The legislature also passed a bill that would allow condemned death row inmates to choose between lethal injection and the electric chair for their executions. The state previously used the electric chair as the sole means of execution. Executions in the state have been stalled as the US Supreme Court considers whether exclusive use of the electric chair constitutes cruel and unusual punishment. This followed a number of botched executions, one in which flames shot from the head of a condemned man as he was put to death last July.
There are currently 366 inmates on death row in Florida. The state has executed 44 people since the reinstitution of the death penalty in the US in 1976. Only Texas and Virginia have carried out more executions. Florida ranks first in the nation in the number of people—20—who have been taken off death row because of doubts about their convictions. With the passage of these two bills death penalty proponents seek to accelerate the rate of executions. Brad Thomas, advisor to Jeb Bush on the death penalty, commented to the St. Petersburg Times last week, "What I hope is that we become more like Texas. Bring in the witnesses, put them on a gurney, and let's rock and roll."
The new legislation will severely restrict appeals of Florida death row prisoners. Under current law, condemned inmates are guaranteed an appeal to the Florida Supreme Court. Following that appeal, inmates have the right to file appeals on various issues, including adequacy of counsel, suppressed information and technical issues related to their trials. Under the new legislation these separate appeals would take place simultaneously, and inmates would only be allowed one technical appeal, outside of exceptional circumstances.
Ninety-eight people were put to death in the United States in 1999. Already in the new year three men have been put to death: Malcolm Rent Johnson in Oklahoma, January 6; David Ray Duren in Alabama, January 7; and Douglas C. Thomas in Virginia, January 10. Douglas Thomas, 26, was convicted of carrying out a double-murder at the age of 17. Three other inmates convicted of crimes committed when they were juveniles are scheduled to be carried out this month: Steve Roach in Virginia, January 13; Glen McGinnis in Texas, January 25; and Anzel Jones in Texas, January 26.
Fourteen juvenile offenders have been executed in the US since 1976. If the executions scheduled for January are carried out, they will set a record for the number of executions of juveniles in a single month since capital punishment was reinstated. Only one juvenile offender was put to death in 1999.
The US leads the world in the execution of prisoners for crimes committed before the age of 18. Of the 19 such known executions, 10 of these have been in the US. The other nine executions took place in Iran, Nigeria, Pakistan, Saudi Arabia and Yemen. The American Bar Association (ABA), Amnesty International and the European Union have all condemned the practice.

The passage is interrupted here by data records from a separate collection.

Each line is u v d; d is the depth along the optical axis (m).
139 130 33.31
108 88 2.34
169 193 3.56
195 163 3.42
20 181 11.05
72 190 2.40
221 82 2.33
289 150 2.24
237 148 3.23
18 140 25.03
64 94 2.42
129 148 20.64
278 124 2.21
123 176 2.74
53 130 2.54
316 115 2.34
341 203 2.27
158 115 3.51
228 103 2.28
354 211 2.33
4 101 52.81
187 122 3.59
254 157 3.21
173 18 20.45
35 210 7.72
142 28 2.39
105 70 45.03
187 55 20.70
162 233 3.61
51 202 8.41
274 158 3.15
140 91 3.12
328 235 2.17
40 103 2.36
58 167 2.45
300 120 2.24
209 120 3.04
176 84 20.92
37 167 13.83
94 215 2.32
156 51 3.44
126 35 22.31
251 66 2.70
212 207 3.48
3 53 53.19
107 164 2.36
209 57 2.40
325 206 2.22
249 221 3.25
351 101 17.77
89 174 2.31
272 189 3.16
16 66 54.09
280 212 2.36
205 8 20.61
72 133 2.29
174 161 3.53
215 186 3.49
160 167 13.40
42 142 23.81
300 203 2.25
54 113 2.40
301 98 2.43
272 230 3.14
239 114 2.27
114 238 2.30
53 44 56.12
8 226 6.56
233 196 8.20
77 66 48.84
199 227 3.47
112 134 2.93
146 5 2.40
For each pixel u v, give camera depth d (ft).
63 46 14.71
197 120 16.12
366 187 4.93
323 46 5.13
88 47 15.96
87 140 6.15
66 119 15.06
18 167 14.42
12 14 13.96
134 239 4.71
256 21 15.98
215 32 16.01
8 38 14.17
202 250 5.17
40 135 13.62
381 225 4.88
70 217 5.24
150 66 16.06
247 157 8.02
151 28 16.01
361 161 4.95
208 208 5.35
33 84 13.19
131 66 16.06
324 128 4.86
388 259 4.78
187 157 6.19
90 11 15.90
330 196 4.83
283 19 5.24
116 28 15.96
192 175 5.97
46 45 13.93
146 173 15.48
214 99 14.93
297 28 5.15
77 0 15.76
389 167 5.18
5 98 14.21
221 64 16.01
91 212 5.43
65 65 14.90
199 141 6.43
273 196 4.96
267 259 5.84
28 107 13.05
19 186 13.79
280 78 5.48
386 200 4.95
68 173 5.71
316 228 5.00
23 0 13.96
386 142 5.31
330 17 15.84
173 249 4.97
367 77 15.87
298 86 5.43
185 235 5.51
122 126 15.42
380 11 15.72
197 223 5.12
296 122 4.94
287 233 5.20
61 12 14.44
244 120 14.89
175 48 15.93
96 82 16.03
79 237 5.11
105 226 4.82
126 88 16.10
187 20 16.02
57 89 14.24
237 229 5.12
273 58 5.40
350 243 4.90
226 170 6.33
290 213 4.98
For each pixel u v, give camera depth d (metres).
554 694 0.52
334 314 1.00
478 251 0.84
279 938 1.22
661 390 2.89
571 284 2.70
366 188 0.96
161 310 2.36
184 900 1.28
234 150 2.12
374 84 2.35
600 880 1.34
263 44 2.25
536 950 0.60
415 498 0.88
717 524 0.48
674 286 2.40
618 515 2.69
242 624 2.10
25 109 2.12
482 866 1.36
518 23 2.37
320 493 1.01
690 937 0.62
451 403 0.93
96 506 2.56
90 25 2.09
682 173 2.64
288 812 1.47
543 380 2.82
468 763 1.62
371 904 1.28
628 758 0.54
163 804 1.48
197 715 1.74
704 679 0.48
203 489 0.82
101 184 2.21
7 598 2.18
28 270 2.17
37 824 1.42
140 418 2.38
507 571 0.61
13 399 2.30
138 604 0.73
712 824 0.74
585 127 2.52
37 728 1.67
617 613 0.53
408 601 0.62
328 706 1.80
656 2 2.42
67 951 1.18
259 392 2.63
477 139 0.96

ABA President William Paul noted, "Many of the young men on death row have crippling mental or behavioral disorders or have suffered horribly from physical, psychological and sexual abuse." Glen McGinnis, scheduled to be put to death in Texas on January 25, spent his childhood in a one-bedroom apartment with his crack-addicted mother, a prostitute, and a stepfather who beat and raped him. He lived on the street after running away from home at the age of 11. He fatally shot Leta Wilkerson, 30, at a coin laundry in August 1990 before stealing her van.
Sam Jordan, director of Amnesty International's Program to Abolish the Death Penalty, commented: "The irony here is that in 1899 the United States created the juvenile justice system on the premise that children in trouble should be treated differently than adults, and in the intervening 100 years, the rest of the world followed our lead. Then we turned 180 degrees."
Only the United States and Somalia have failed to ratify the 10-year-old UN Convention of the Rights of the Child which prohibits the death penalty for offenses committed by minors.